Bis es soweit ist, könnten allerdings noch Jahre vergehen. Denn Entscheidungen von Landgerichten werden zunächst von den Oberlandesgerichten überprüft. Erst danach würde der BGH als letzte Instanz tätig werden.
Rechtsanwalt Ralf Stoll macht klagewilligen Auto-besitzern allerdings Mut. „In letzter Zeit haben die Gerichte häufiger zugunsten des Klägers entschieden“, so Stoll. Der Jurist hatte jüngst nicht nur mit dem Passat-Besitzer aus Stendal Erfolg – seine Kanzlei vertritt deutschlandweit rund 3000 VW-Kunden. „Die Chancen stehen mittlerweile 50 zu 50“, sagt er. Und das liege aus seiner Sicht vor allem daran, dass sich Volkswagen dagegen wehrt, interne Untersuchungsberichte zum Diesel-Skandal zu veröffentlichen.
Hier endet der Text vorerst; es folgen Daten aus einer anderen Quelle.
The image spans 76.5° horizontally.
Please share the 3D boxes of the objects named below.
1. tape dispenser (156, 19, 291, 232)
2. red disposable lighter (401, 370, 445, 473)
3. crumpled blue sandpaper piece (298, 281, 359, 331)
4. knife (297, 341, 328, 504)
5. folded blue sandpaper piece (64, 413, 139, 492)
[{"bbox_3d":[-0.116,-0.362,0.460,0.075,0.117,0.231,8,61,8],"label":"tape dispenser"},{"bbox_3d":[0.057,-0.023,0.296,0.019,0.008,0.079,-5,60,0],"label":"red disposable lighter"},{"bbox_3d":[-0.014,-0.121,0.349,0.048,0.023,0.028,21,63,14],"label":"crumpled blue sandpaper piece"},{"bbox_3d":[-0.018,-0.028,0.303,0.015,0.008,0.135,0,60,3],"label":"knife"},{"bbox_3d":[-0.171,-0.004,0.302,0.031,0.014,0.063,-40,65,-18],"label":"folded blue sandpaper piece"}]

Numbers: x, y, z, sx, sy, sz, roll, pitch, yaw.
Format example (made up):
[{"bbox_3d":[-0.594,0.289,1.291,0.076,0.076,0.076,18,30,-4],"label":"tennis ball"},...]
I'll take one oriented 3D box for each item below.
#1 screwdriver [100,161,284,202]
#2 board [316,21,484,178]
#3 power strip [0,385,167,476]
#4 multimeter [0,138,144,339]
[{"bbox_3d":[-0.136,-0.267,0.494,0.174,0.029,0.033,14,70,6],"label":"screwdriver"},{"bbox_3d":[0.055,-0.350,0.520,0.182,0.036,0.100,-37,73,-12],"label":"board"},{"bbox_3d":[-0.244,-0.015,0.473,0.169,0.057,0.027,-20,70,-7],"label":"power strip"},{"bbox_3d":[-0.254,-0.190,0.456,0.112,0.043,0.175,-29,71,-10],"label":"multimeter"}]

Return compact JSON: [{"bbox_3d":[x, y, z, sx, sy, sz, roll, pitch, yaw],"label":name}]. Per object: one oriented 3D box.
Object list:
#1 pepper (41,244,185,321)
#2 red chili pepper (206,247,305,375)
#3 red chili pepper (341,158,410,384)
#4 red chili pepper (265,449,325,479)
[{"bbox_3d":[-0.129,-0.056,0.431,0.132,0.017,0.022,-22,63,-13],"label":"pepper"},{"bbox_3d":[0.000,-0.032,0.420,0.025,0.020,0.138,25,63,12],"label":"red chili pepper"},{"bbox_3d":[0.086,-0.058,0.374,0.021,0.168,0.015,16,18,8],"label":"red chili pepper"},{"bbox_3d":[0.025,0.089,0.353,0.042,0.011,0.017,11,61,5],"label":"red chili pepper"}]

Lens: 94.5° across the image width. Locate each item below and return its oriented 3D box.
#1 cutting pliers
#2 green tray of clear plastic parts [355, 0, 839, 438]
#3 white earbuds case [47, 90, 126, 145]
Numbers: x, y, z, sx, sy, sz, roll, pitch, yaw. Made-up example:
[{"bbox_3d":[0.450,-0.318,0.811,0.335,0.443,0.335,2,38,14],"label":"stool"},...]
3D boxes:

„Autobesitzer hätten vor Gericht noch mehr Chancen auf Erfolg, wenn sich herausstellen würde, dass der VW-Vorstand von den Manipulationen wusste“, erklärt er. Dass der Autobauer die Untersuchungsberichte nicht offenlegt, gebe Anlass zu der Vermutung, dass die darin enthaltenen Erkenntnisse die Vorstände belasten könnten. „Und diese Sicht der Dinge vertreten inzwischen auch immer mehr Richter“, so Stoll. „Viele von ihnen verlangen für die Mitwisserschaft des Vorstandes inzwischen keine Beweise mehr, sondern gehen in ihrer Gesamtbewertung davon aus, dass die Vorstände von den Manipulationen wussten.“ Stoll rät VW-Kunden insofern weiter zu Klagen vor Gericht.
Wer sich als Besitzer eines betroffenen Diesel-Modells noch nicht damit beschäftigt hat, sollte sich allerdings beeilen. Ende 2017 läuft die Klagefrist aus, danach droht die Verjährung möglicher Ansprüche gegen den Wolfsburger Autobauer.